| PROMPT |
From the entries below, return only the lines starting at the one that contains "text: (145, 326) -> (254, 567), 363 -> 362" and ending at the one that contains "line: (425, 588)", exactly as they stand.

** Opening PROVIDED MATERIAL block **

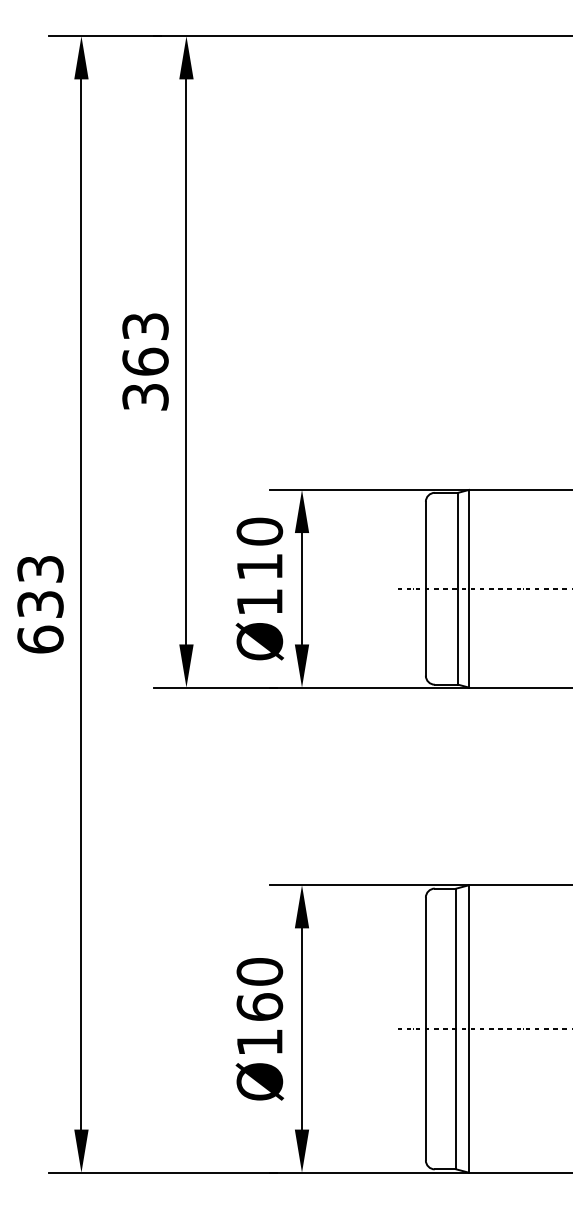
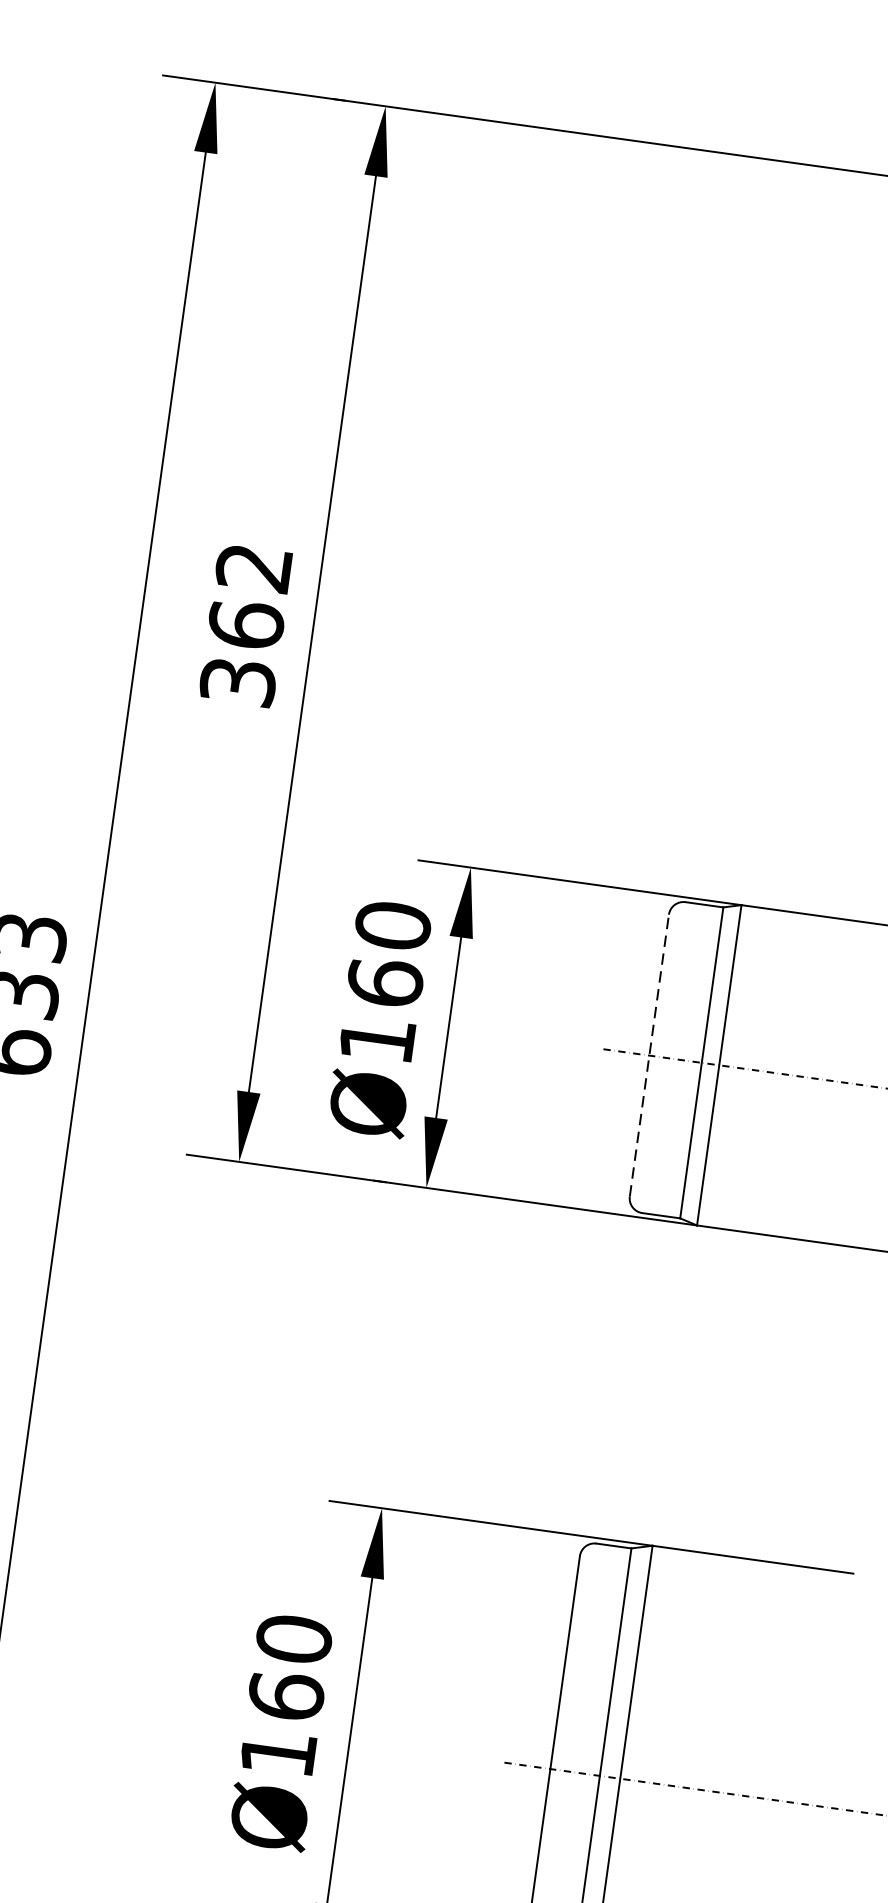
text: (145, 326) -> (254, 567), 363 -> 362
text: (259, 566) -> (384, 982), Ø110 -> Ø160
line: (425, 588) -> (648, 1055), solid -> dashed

** Closing PROVIDED MATERIAL block **
** Opening PROVIDED MATERIAL block **

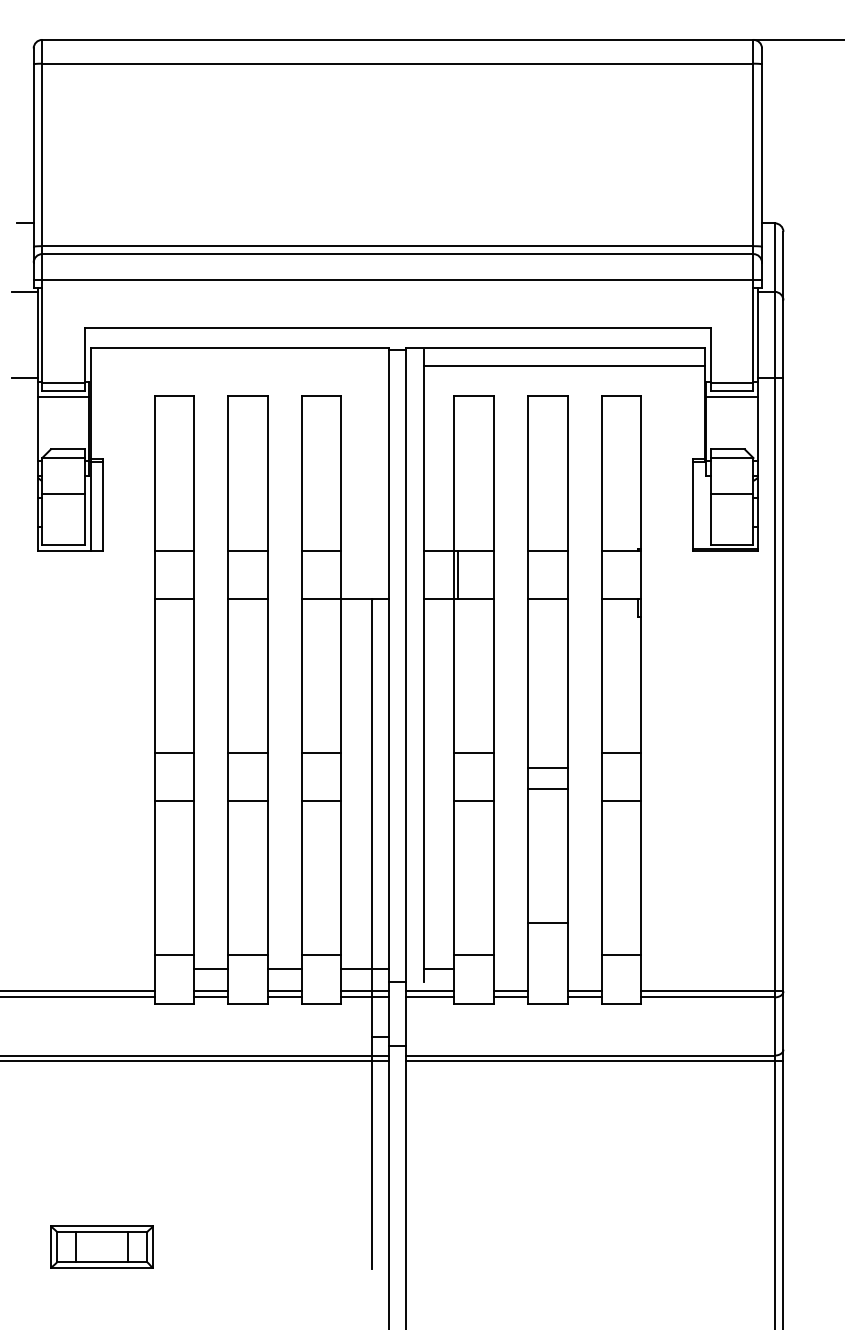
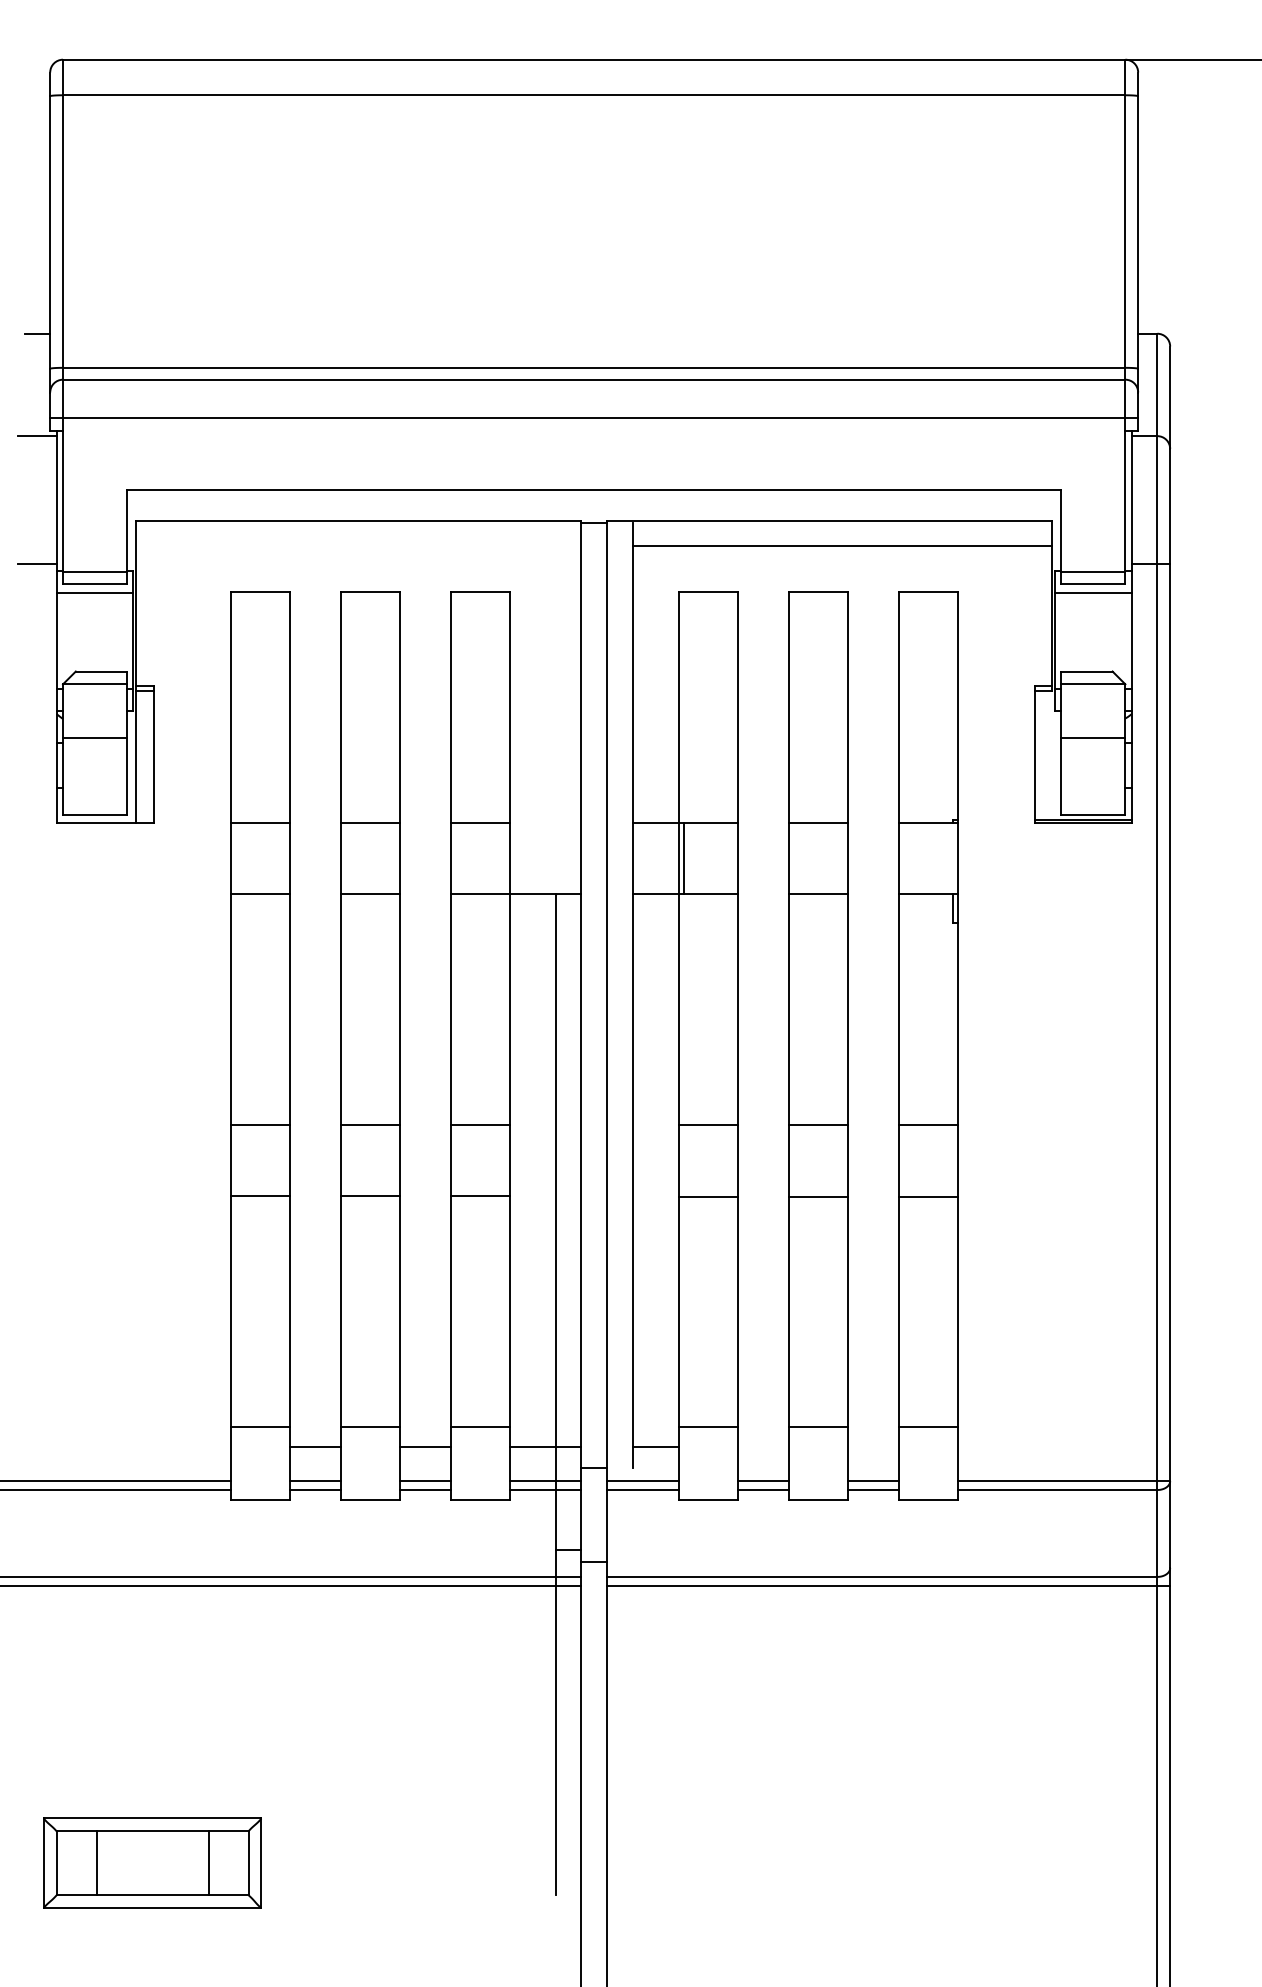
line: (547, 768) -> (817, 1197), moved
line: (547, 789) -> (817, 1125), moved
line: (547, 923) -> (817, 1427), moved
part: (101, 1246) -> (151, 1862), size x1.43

** Closing PROVIDED MATERIAL block **

| RESPONSE BELOW |
text: (145, 326) -> (254, 567), 363 -> 362
text: (259, 566) -> (384, 982), Ø110 -> Ø160
line: (425, 588) -> (648, 1055), solid -> dashed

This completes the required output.